**Page-level text extractions**
BEGIN
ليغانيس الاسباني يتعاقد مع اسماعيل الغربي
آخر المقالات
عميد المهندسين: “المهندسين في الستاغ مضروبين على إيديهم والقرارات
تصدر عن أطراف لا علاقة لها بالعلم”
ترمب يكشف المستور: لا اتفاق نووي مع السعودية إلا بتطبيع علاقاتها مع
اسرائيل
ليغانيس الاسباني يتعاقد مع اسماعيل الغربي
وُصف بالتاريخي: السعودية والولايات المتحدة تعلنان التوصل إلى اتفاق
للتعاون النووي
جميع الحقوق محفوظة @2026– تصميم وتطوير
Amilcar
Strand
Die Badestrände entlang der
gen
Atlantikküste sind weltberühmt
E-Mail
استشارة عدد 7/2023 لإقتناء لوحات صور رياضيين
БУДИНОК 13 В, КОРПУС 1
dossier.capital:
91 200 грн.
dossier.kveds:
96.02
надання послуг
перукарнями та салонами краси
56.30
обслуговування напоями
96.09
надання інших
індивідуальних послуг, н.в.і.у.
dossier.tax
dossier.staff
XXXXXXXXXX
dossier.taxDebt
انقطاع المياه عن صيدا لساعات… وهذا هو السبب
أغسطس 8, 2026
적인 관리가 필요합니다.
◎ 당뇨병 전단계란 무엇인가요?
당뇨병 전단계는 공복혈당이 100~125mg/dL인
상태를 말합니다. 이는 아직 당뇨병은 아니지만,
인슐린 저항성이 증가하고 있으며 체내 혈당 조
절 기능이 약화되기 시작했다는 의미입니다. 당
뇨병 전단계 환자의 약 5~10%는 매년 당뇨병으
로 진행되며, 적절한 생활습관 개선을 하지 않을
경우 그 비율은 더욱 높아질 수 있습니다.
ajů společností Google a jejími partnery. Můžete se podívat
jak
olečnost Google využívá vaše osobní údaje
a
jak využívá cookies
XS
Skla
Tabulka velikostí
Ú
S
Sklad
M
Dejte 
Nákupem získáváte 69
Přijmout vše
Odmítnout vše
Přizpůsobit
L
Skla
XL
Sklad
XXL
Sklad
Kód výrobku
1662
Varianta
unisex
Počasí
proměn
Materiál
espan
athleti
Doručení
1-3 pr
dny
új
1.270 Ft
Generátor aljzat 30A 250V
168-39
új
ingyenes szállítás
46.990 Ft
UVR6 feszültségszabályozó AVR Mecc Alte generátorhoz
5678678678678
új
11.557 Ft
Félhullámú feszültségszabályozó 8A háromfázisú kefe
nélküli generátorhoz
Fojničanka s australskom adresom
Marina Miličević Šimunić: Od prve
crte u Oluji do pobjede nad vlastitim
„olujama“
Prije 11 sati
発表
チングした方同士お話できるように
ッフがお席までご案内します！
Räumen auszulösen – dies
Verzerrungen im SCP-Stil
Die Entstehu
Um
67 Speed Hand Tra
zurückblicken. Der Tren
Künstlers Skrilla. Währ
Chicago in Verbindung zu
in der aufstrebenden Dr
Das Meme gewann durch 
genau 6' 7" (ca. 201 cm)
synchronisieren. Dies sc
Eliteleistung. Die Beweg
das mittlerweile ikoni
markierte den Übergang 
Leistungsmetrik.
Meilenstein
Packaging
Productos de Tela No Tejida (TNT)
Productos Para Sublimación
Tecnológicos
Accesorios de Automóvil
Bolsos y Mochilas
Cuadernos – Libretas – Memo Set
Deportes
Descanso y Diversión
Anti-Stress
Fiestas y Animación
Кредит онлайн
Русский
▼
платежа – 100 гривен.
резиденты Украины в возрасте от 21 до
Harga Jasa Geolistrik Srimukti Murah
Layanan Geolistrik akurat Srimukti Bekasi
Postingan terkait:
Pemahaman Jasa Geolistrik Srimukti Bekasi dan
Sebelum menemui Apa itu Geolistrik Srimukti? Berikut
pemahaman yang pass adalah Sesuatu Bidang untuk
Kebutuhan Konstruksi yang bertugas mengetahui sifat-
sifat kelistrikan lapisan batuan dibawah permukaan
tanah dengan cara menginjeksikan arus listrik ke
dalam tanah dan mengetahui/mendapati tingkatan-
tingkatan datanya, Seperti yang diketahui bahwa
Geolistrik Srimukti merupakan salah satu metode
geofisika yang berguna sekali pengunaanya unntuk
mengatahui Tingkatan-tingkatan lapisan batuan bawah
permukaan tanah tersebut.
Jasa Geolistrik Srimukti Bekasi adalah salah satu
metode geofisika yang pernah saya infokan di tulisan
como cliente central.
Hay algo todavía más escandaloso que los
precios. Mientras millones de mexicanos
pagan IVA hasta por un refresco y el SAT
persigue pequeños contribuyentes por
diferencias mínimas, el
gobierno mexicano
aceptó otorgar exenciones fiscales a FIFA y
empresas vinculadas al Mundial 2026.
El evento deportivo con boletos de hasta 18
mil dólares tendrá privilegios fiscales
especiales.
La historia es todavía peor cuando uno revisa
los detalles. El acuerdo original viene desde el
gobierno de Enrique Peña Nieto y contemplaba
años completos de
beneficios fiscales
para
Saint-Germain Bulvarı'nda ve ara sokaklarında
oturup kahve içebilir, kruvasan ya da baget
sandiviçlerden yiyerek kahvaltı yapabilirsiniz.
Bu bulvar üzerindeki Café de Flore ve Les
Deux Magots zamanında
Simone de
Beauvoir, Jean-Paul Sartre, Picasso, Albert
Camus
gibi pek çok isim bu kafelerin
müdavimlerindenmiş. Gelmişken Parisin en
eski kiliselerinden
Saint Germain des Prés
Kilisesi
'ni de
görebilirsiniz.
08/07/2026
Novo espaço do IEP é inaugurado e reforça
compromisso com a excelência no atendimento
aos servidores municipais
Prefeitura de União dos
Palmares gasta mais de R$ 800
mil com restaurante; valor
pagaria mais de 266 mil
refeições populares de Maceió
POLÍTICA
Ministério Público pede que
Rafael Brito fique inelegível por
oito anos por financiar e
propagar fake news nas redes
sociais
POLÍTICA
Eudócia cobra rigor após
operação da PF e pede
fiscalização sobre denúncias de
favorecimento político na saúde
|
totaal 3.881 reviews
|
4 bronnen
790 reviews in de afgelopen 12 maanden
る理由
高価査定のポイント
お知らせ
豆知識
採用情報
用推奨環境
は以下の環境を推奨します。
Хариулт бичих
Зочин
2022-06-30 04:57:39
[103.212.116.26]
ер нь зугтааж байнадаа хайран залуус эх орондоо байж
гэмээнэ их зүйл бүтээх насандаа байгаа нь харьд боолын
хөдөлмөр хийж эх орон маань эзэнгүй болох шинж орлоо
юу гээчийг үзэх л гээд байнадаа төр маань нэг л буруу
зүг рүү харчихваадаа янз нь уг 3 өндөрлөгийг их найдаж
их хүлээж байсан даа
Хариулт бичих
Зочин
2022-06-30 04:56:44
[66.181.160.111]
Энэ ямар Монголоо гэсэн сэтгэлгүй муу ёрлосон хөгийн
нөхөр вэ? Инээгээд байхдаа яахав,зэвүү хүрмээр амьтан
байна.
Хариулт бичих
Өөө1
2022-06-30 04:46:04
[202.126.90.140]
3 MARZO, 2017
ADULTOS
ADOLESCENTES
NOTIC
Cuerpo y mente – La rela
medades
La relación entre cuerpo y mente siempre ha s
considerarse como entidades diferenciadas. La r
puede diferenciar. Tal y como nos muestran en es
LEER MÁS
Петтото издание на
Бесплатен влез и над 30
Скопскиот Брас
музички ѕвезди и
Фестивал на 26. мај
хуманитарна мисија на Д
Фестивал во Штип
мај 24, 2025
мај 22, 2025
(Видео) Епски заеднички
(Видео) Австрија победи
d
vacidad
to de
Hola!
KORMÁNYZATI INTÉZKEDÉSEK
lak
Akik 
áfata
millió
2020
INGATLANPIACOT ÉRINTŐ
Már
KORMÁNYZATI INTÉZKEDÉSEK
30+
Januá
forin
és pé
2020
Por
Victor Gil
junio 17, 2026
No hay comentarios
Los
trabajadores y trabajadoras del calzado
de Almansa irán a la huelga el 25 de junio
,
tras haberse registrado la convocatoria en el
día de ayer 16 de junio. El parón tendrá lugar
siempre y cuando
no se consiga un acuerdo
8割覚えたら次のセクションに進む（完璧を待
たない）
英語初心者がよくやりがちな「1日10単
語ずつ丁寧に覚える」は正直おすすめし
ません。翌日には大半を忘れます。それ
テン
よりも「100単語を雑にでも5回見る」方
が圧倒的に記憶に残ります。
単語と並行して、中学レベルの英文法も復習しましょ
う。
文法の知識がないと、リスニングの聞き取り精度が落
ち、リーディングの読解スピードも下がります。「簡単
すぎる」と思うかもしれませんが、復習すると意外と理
END
**Task to complete**
Transcribe the records above exactly, beginning at the line that contains "Deux Magots zamanında" and ending with the line that contains "гэмээнэ их зүйл", both included, and nothing else.

**Response**
Deux Magots zamanında
Simone de
Beauvoir, Jean-Paul Sartre, Picasso, Albert
Camus
gibi pek çok isim bu kafelerin
müdavimlerindenmiş. Gelmişken Parisin en
eski kiliselerinden
Saint Germain des Prés
Kilisesi
'ni de
görebilirsiniz.
08/07/2026
Novo espaço do IEP é inaugurado e reforça
compromisso com a excelência no atendimento
aos servidores municipais
Prefeitura de União dos
Palmares gasta mais de R$ 800
mil com restaurante; valor
pagaria mais de 266 mil
refeições populares de Maceió
POLÍTICA
Ministério Público pede que
Rafael Brito fique inelegível por
oito anos por financiar e
propagar fake news nas redes
sociais
POLÍTICA
Eudócia cobra rigor após
operação da PF e pede
fiscalização sobre denúncias de
favorecimento político na saúde
|
totaal 3.881 reviews
|
4 bronnen
790 reviews in de afgelopen 12 maanden
る理由
高価査定のポイント
お知らせ
豆知識
採用情報
用推奨環境
は以下の環境を推奨します。
Хариулт бичих
Зочин
2022-06-30 04:57:39
[103.212.116.26]
ер нь зугтааж байнадаа хайран залуус эх орондоо байж
гэмээнэ их зүйл бүтээх насандаа байгаа нь харьд боолын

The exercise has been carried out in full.